* Work task: Using the material below, return exactly the lines between the one holding "index pip: (321, 244)" and the one holding "pinky tip: (261, 305)", inclusive, and no others.

* Dataset records:
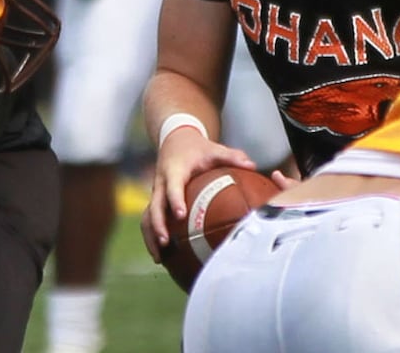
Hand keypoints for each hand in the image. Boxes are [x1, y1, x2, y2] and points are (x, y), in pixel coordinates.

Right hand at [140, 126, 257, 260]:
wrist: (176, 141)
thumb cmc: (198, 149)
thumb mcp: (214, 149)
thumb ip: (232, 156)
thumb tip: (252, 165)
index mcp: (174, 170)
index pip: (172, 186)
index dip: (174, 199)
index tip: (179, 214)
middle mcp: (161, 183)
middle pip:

...

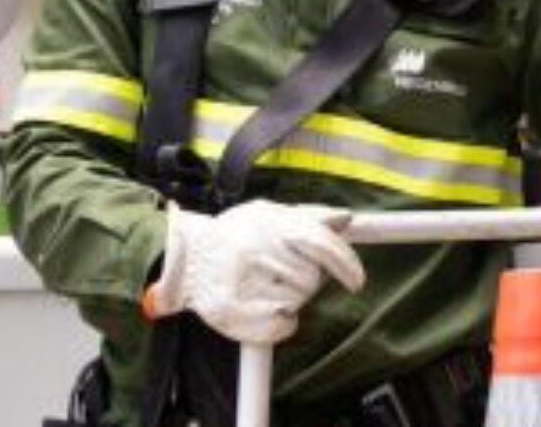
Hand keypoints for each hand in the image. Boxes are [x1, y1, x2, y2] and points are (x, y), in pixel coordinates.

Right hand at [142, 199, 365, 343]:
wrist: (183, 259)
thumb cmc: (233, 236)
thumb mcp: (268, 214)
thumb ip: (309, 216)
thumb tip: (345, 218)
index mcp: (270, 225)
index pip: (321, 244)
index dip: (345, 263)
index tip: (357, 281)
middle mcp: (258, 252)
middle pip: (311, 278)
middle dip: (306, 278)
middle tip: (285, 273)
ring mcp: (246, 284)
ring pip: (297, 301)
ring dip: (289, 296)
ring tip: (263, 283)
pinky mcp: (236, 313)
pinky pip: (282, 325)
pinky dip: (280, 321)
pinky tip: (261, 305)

* Exercise response:
index pip: (321, 244)
index dip: (345, 263)
index tip: (357, 281)
middle mcp: (258, 252)
middle pip: (311, 278)
middle dip: (306, 278)
middle tip: (285, 273)
ring mcp: (246, 284)
ring pip: (297, 301)
ring dip: (289, 296)
ring tip: (263, 283)
pinky mcp: (236, 313)
pinky pip: (282, 325)
pinky dip: (280, 321)
pinky tip: (261, 305)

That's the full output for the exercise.